- Actions to take
(1) In the text about GPT disk trouble, why does using dd to wipe sector 1 and the final sector of the disk help?
(2) Update the part of the GPT disk text that begins at the words "The solution is" and stops after "harder to fix.", replacing "boot loader" with "bootloader" throughout.

- Text shown
Chances are the disk used to be a GUID Partition Table (GPT) disk. Such disks have partitioning data from sectors 0-33 (typically) and also in the last 33 sectors of the disk. If a GPT disk is repartitioned by a GPT-unaware utility, that utility is likely to replace just sector 0 (the MBR), leaving most of the GPT data intact. Technically, the disk is then an MBR disk; however, some partitioning tools, including many Linux tools that are based on libparted (including GParted) become confused by this. They may show the disk as being completely blank or show the old GPT partitions rather than the new MBR partitions. This is a bug in libparted, but it's triggered by some inconsistent data on the disk.
The solution is to wipe the old GPT data. This can be done various ways, but the simplest is probably to use FixParts, which is designed for this and some other partition table repair tasks. Alternatively, you could use dd to wipe sector 1 (numbered from 0) and the final sector on the disk; that's where the GPT signatures that are confusing libparted reside.
Sorry I didn't get here sooner, Mehrdad. My guess is that when you rewrote the partition table you also wiped out the boot loader in the MBR. Re-installing your boot loader should fix that problem. It's possible that you wrote the wrong partition table, though, which would be harder to fix.

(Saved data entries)
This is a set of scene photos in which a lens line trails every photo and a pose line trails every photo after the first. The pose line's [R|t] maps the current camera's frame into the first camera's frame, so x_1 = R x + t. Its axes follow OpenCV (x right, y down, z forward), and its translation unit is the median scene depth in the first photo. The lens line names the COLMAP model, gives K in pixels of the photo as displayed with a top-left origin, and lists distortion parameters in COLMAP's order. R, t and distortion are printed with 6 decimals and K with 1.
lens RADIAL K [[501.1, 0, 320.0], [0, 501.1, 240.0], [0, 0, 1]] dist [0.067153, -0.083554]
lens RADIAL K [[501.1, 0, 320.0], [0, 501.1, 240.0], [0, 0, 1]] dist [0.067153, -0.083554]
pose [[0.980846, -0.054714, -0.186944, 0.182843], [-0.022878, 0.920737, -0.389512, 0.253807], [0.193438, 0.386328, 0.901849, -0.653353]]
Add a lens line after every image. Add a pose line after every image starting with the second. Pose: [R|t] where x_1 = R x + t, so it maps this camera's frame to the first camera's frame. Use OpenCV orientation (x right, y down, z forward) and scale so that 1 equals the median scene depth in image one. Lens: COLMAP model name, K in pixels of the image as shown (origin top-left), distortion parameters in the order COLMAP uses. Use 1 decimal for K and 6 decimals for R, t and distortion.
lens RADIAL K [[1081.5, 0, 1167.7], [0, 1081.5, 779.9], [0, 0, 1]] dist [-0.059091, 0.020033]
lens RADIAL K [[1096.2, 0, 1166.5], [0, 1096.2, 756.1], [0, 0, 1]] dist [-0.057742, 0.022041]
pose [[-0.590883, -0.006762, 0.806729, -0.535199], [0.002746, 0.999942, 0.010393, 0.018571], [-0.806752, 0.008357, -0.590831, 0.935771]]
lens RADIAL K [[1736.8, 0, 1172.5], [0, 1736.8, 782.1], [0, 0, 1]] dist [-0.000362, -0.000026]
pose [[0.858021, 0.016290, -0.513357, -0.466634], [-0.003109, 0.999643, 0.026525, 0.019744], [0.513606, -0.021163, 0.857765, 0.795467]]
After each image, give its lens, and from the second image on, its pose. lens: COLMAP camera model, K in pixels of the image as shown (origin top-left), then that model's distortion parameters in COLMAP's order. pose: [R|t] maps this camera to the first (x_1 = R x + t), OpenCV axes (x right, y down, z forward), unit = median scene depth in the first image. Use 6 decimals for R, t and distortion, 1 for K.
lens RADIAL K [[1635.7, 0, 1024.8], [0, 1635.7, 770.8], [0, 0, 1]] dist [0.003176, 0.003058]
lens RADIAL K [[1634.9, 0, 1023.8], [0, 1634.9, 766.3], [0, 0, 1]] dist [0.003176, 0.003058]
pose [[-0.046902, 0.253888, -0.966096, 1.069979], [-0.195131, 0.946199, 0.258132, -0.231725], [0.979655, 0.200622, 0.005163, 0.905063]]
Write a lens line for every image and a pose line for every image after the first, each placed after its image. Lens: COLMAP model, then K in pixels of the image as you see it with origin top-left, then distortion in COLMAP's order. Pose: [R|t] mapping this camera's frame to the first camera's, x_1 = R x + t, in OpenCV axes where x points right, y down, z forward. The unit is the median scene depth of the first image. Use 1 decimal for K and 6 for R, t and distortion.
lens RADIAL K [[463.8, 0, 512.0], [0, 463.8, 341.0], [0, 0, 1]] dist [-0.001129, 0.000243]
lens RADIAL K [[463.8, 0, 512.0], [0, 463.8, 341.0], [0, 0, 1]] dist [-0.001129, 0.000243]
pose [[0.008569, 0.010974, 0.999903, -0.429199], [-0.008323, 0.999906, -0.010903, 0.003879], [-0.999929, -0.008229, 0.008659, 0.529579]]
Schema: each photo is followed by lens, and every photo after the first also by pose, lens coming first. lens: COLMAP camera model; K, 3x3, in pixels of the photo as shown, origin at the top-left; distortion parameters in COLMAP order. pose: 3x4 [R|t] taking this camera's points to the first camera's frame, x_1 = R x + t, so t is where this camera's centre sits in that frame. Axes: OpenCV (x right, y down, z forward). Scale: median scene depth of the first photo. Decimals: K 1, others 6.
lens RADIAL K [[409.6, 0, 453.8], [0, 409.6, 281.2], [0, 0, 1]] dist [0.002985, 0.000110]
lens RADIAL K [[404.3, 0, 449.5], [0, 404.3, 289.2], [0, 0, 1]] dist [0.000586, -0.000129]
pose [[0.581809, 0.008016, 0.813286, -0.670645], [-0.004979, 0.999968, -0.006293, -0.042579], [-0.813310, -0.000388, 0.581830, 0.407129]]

- Responses to the tasks
(1) Those two sectors hold the GPT signatures that confuse libparted. A GPT-unaware utility replaced only sector 0 and left them behind. Wiping them removes the old GPT data, so libparted-based tools stop showing the disk as blank or showing the old GPT partitions.

(2)
The solution is to wipe the old GPT data. This can be done various ways, but the simplest is probably to use FixParts, which is designed for this and some other partition table repair tasks. Alternatively, you could use dd to wipe sector 1 (numbered from 0) and the final sector on the disk; that's where the GPT signatures that are confusing libparted reside.
Sorry I didn't get here sooner, Mehrdad. My guess is that when you rewrote the partition table you also wiped out the bootloader in the MBR. Re-installing your bootloader should fix that problem. It's possible that you wrote the wrong partition table, though, which would be harder to fix.